Tailoring the microstructure of hard carbon via self-crosslinking engineering for enhanced sodium storage
摘要
Hard carbon, characterized by a unique turbostratic graphite domain structure, has become the preferred anode material for sodium-ion batteries due to its excellent reversible capacity at low potentials. However, achieving the directional design of pseudo-graphite structures by regulating the crosslinking density of precursors in hard carbon remains a major challenge in industrialization. In this study, a self-crosslinking polycondensation approach is developed to realize controllable microcrystalline hard carbon by the low-temperature hierarchical carbonization process of phenolic resin components. A three-dimensional crosslinked network composed of methylene and ether bonds was formed, which effectively inhibits the excessive graphitization of carbon domains and then optimizes the interlayer spacing and abundant closed-pore structures.
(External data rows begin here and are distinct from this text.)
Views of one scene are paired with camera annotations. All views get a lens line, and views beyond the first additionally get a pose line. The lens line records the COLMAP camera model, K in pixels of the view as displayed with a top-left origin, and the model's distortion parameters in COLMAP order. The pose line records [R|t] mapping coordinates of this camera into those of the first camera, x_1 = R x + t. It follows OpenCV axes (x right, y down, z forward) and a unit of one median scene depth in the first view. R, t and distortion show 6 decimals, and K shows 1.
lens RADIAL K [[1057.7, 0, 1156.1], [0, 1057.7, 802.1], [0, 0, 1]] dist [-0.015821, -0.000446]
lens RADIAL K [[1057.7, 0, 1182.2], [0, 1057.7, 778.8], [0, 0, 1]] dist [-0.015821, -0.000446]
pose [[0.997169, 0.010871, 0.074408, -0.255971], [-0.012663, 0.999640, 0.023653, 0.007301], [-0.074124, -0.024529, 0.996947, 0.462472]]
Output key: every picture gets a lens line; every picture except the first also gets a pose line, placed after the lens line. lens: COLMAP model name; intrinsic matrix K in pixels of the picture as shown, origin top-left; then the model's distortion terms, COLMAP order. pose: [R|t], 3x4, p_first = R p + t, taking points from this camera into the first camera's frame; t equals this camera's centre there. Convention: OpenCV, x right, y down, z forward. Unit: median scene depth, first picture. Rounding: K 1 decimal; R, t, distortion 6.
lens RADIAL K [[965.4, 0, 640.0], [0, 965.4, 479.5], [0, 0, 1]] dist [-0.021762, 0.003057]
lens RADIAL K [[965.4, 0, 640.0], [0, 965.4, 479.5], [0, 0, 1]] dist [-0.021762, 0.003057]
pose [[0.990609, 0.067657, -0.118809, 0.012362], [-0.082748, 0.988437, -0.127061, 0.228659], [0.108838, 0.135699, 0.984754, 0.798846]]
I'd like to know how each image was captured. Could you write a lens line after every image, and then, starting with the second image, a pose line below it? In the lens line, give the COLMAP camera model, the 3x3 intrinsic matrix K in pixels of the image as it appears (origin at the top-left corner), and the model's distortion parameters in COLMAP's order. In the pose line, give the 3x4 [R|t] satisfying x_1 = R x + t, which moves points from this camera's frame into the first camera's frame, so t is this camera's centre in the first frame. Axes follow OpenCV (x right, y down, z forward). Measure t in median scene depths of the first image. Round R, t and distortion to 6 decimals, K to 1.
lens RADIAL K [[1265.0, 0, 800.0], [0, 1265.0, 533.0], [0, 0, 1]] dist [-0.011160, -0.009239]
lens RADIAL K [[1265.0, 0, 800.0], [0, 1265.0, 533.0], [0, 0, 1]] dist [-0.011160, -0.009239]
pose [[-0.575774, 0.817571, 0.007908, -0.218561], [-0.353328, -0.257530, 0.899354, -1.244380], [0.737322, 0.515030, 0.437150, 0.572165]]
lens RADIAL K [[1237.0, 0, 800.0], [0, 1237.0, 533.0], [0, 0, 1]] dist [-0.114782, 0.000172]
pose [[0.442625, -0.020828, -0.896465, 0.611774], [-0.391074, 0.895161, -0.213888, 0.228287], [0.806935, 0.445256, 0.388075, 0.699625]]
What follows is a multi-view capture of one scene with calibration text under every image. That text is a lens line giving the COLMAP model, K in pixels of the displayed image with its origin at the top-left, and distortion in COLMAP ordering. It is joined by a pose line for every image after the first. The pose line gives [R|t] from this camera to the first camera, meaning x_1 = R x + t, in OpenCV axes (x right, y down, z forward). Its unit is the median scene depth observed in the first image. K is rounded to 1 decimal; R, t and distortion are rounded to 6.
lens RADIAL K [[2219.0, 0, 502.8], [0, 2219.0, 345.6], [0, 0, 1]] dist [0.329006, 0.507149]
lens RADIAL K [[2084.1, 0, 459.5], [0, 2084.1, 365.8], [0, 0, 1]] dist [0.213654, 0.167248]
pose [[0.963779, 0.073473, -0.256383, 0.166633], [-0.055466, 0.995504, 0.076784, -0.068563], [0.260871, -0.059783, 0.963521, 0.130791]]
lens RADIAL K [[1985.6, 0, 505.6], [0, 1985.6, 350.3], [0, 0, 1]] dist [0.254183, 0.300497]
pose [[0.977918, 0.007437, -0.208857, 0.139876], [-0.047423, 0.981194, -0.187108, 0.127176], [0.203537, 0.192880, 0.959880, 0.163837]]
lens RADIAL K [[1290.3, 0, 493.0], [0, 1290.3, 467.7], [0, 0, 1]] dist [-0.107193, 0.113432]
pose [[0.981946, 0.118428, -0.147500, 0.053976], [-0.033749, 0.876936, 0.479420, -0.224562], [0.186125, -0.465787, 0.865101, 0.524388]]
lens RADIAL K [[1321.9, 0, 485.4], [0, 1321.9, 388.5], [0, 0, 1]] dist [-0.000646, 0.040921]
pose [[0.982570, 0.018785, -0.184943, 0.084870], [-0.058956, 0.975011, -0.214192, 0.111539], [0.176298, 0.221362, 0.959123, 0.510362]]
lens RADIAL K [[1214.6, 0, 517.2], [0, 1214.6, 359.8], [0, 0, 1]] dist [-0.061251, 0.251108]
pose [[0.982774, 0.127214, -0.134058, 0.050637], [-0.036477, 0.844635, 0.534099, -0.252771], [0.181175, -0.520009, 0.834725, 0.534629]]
The optimal hard carbon with low crosslinking density (HC-L) exhibits a high reversible specific capacity of 348.4 mAh g−1 at 0.05 A g−1 with a significantly improved rate performance (197.3 mAh g−1 at 2.0 A g−1), which is attributed to the unique crosslinked structure enabling HC-L with excellent sodium storage performance at low potentials. This study proposes a molecular-level regulation strategy to design the resin-derived hard carbon through controlling the crosslinking density, providing novel insights for the industrial development of state-of-the-art hard carbon materials.